As an Extract Brewer, you are purchasing the syrups or powders that contain the sugars extracted from the grain in the above directions. Throw your sugars into a boiling kettle, add your water, and continue with the steps common to both methods.

Steps common to both methods

At this point, you should have a boiling kettle full of hot wort, and it is time to boil your beer. Start heating your kettle, and once it is boiling, you can add your hops according to the timing the recipe calls for. If the recipe says 60 minutes, you boil the hops for 60 minutes, not put it in at 60 minutes into the boil. Most recipes call for an hour-long boil, but some call for more or less depending on the style of beer, and the opinions of whoever wrote the recipe. Try to not boil away too much water, as that will cause there to be too much sugar in the wort, for the style of beer you are trying to make. However, that will also result in a higher alcohol beer, just fewer bottles of it. Most of the time hops are added near the end of the boil too to add hop flavor and aroma to the beer. The hops added early to the boil only add bitterness.

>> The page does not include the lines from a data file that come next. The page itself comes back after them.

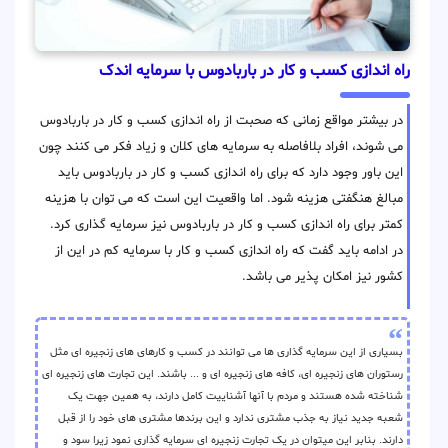
راه اندازی کسب و کار در باربادوس با سرمایه اندک
در بیشتر مواقع زمانی که صحبت از راه اندازی کسب و کار در باربادوس
می شوند، افراد بلافاصله به سرمایه های کلان و زیاد فکر می کنند چون
این باور وجود دارد که برای راه اندازی کسب و کار در باربادوس باید
مبالغ هنگفتی هزینه شود. اما واقعیت این است که می توان با هزینه
کمتر برای راه اندازی کسب و کار در باربادوس نیز سرمایه گذاری کرد.
در ادامه باید گفت که راه اندازی کسب و کار با سرمایه کم در این از
کشور نیز امکان پذیر می باشد.
بسیاری از این سرمایه گذاری ها می توانند در کسب و کارهای های زنجیره ای مثل
رستوران های زنجیره ای، کافه های زنجیره ای و ... باشند. این تجارت های زنجیره ای
شناخته شده هستند و مردم با آنها آشناییت کامل دارند، به همین جهت یک
شعبه جدید نیاز به جذب مشتری ندارد و این برندها مشتری های خود را از قبل
دارند. بنابر این میتوان در یک تجارت زنجیره ای سرمایه گذاری نمود زیرا سود و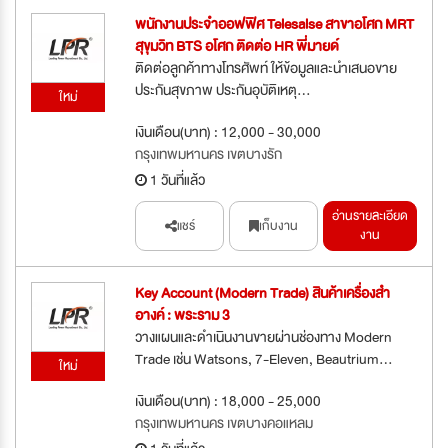
พนักงานประจำออฟฟิศ Telesalse สาขาอโศก MRT
สุขุมวิท BTS อโศก ติดต่อ HR พี่มายด์
ติดต่อลูกค้าทางโทรศัพท์ ให้ข้อมูลและนำเสนอขาย
ประกันสุขภาพ ประกันอุบัติเหตุ...
ใหม่
เงินเดือน(บาท) : 12,000 - 30,000
กรุงเทพมหานคร เขตบางรัก
1 วันที่แล้ว
อ่านรายละเอียด
แชร์
เก็บงาน
งาน
Key Account (Modern Trade) สินค้าเครื่องสำ
อางค์ : พระราม 3
วางแผนและดำเนินงานขายผ่านช่องทาง Modern
Trade เช่น Watsons, 7-Eleven, Beautrium...
ใหม่
เงินเดือน(บาท) : 18,000 - 25,000
กรุงเทพมหานคร เขตบางคอแหลม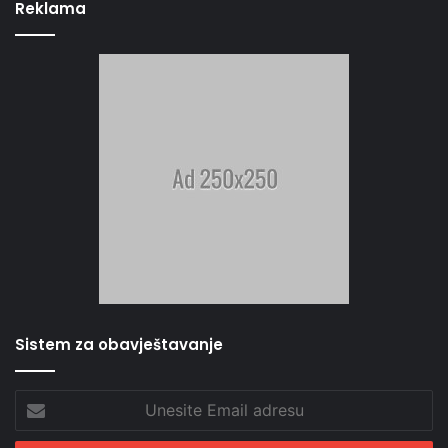
Reklama
Sistem za obavještavanje
Unesite
Email
adresu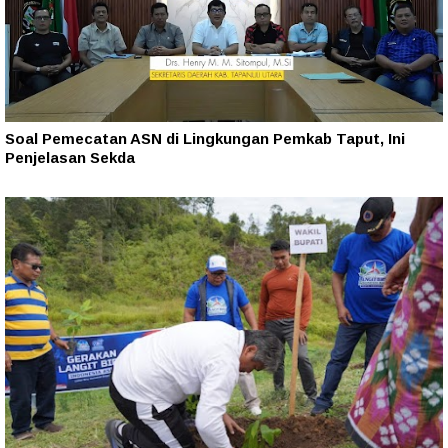
Soal Pemecatan ASN di Lingkungan Pemkab Taput, Ini
Penjelasan Sekda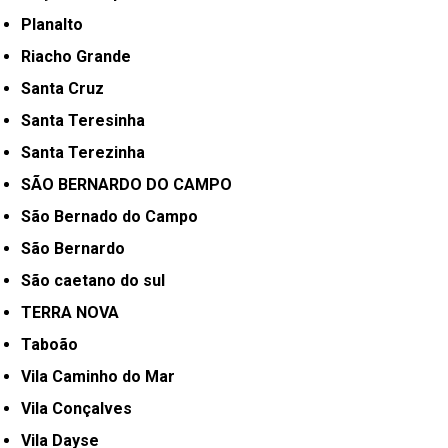
Planalto
Riacho Grande
Santa Cruz
Santa Teresinha
Santa Terezinha
SÃO BERNARDO DO CAMPO
São Bernado do Campo
São Bernardo
São caetano do sul
TERRA NOVA
Taboão
Vila Caminho do Mar
Vila Conçalves
Vila Dayse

Once the boil is finished, you need to cool the liquid down quickly. The cheapest way to do this is to fill the bathtub about 5" deep with ice water. You will need several bags of ice to cool 5 gallons of water down from 212ºF to just below 100ºF. Once cooled you can put it in a fermenter. Either a 5-gallon food grade bucket, or glass carbouy should suffice. Add your yeast (if dried yeast is used rehydrate it earlier in the day. If a liquid yeast culture is used remember to start it a day or two in advance.) affix an airlock and wait about two weeks.

Once activity in the airlock ceases, you have beer, albeit flat beer. To carbonate it, add ¾ cups of corn sugar to 2 cups water. Boil it. Cool it. Add it to your beer. Using a bottle filler, you can fill bottles with your wonderful creation, and you will of course need a capper to seal the bottles. The yeast in the brew will eat the sugar you just added, and convert that into more alcohol and carbon dioxide. As the carbon dioxide has no place to escape, it will dissolve into the beer and carbonation occurs. Wait two weeks with the bottles stored in a safe place for carbonation to occur. There is a slim chance that if you put it in the bottles before it was done fermenting, that the bottles may explode. After enough time that carbonation occurs properly, sit back and drink up. You earned it.

Useful Insights

Anything that touches the brew after the boil, including carbouys and bottles must be sanitized!!!!!!

Don't breathe on your beer as you have bacteria in your mouth that can cause beer to taste bad.

A hydrometer measures the density (specific gravity) of a liquid. (The SG of the beer before fermentation - the SG of the beer after fermentation) * .129 = percent alcohol by volume.

Buy a thermometer.

The single thing you can do that will show the greatest improvement in your beer is switch from dry yeast cultures to liquid yeast cultures.

A news group rec.crafts.brewing exists for the discussion of brewing beer, and has many knowledgeable frequenters.